*** Opening of SOURCE INFORMATION ***
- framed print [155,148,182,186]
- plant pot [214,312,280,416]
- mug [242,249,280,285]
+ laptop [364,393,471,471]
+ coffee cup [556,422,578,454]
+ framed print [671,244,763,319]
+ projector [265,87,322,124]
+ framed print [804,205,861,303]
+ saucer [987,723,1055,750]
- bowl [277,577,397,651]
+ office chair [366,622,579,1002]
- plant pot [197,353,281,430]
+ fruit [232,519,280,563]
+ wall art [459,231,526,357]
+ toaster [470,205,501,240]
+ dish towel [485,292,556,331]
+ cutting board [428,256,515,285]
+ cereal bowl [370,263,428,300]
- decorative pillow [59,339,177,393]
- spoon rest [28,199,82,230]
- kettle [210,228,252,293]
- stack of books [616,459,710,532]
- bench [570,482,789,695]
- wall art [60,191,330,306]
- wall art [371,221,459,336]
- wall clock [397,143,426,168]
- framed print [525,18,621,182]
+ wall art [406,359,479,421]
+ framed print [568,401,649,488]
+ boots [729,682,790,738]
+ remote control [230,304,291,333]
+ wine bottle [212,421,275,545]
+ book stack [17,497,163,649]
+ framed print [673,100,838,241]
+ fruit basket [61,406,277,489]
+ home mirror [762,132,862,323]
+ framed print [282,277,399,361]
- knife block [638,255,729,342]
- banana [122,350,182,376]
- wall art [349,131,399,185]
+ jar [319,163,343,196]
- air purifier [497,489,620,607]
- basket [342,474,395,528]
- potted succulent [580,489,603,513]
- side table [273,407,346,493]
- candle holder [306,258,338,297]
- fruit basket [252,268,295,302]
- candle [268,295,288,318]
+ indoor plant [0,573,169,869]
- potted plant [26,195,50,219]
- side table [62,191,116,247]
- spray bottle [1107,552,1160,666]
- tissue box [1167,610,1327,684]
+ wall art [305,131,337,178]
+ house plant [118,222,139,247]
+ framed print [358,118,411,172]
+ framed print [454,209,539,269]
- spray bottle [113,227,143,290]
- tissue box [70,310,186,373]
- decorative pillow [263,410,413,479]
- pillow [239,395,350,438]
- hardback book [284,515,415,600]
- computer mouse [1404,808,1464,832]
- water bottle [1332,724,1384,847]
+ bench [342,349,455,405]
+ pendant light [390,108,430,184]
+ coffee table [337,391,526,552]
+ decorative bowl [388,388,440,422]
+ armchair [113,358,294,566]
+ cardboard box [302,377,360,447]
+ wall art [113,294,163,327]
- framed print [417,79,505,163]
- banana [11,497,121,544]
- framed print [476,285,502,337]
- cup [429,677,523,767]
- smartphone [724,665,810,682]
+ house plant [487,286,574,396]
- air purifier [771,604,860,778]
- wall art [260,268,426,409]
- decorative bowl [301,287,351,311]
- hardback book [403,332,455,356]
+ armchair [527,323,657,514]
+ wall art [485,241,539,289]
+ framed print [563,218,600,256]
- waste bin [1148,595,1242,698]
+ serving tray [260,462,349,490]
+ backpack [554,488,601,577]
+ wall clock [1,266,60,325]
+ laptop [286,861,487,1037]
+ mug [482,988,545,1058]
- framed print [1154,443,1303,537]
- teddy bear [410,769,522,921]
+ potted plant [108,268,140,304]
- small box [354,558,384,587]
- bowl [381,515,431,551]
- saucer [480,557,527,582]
*** Close of SOURCE INFORMATION ***
Exactly as written above, please repeat the entries.

**REPLY TO THE EXERCISE**
- framed print [155,148,182,186]
- plant pot [214,312,280,416]
- mug [242,249,280,285]
+ laptop [364,393,471,471]
+ coffee cup [556,422,578,454]
+ framed print [671,244,763,319]
+ projector [265,87,322,124]
+ framed print [804,205,861,303]
+ saucer [987,723,1055,750]
- bowl [277,577,397,651]
+ office chair [366,622,579,1002]
- plant pot [197,353,281,430]
+ fruit [232,519,280,563]
+ wall art [459,231,526,357]
+ toaster [470,205,501,240]
+ dish towel [485,292,556,331]
+ cutting board [428,256,515,285]
+ cereal bowl [370,263,428,300]
- decorative pillow [59,339,177,393]
- spoon rest [28,199,82,230]
- kettle [210,228,252,293]
- stack of books [616,459,710,532]
- bench [570,482,789,695]
- wall art [60,191,330,306]
- wall art [371,221,459,336]
- wall clock [397,143,426,168]
- framed print [525,18,621,182]
+ wall art [406,359,479,421]
+ framed print [568,401,649,488]
+ boots [729,682,790,738]
+ remote control [230,304,291,333]
+ wine bottle [212,421,275,545]
+ book stack [17,497,163,649]
+ framed print [673,100,838,241]
+ fruit basket [61,406,277,489]
+ home mirror [762,132,862,323]
+ framed print [282,277,399,361]
- knife block [638,255,729,342]
- banana [122,350,182,376]
- wall art [349,131,399,185]
+ jar [319,163,343,196]
- air purifier [497,489,620,607]
- basket [342,474,395,528]
- potted succulent [580,489,603,513]
- side table [273,407,346,493]
- candle holder [306,258,338,297]
- fruit basket [252,268,295,302]
- candle [268,295,288,318]
+ indoor plant [0,573,169,869]
- potted plant [26,195,50,219]
- side table [62,191,116,247]
- spray bottle [1107,552,1160,666]
- tissue box [1167,610,1327,684]
+ wall art [305,131,337,178]
+ house plant [118,222,139,247]
+ framed print [358,118,411,172]
+ framed print [454,209,539,269]
- spray bottle [113,227,143,290]
- tissue box [70,310,186,373]
- decorative pillow [263,410,413,479]
- pillow [239,395,350,438]
- hardback book [284,515,415,600]
- computer mouse [1404,808,1464,832]
- water bottle [1332,724,1384,847]
+ bench [342,349,455,405]
+ pendant light [390,108,430,184]
+ coffee table [337,391,526,552]
+ decorative bowl [388,388,440,422]
+ armchair [113,358,294,566]
+ cardboard box [302,377,360,447]
+ wall art [113,294,163,327]
- framed print [417,79,505,163]
- banana [11,497,121,544]
- framed print [476,285,502,337]
- cup [429,677,523,767]
- smartphone [724,665,810,682]
+ house plant [487,286,574,396]
- air purifier [771,604,860,778]
- wall art [260,268,426,409]
- decorative bowl [301,287,351,311]
- hardback book [403,332,455,356]
+ armchair [527,323,657,514]
+ wall art [485,241,539,289]
+ framed print [563,218,600,256]
- waste bin [1148,595,1242,698]
+ serving tray [260,462,349,490]
+ backpack [554,488,601,577]
+ wall clock [1,266,60,325]
+ laptop [286,861,487,1037]
+ mug [482,988,545,1058]
- framed print [1154,443,1303,537]
- teddy bear [410,769,522,921]
+ potted plant [108,268,140,304]
- small box [354,558,384,587]
- bowl [381,515,431,551]
- saucer [480,557,527,582]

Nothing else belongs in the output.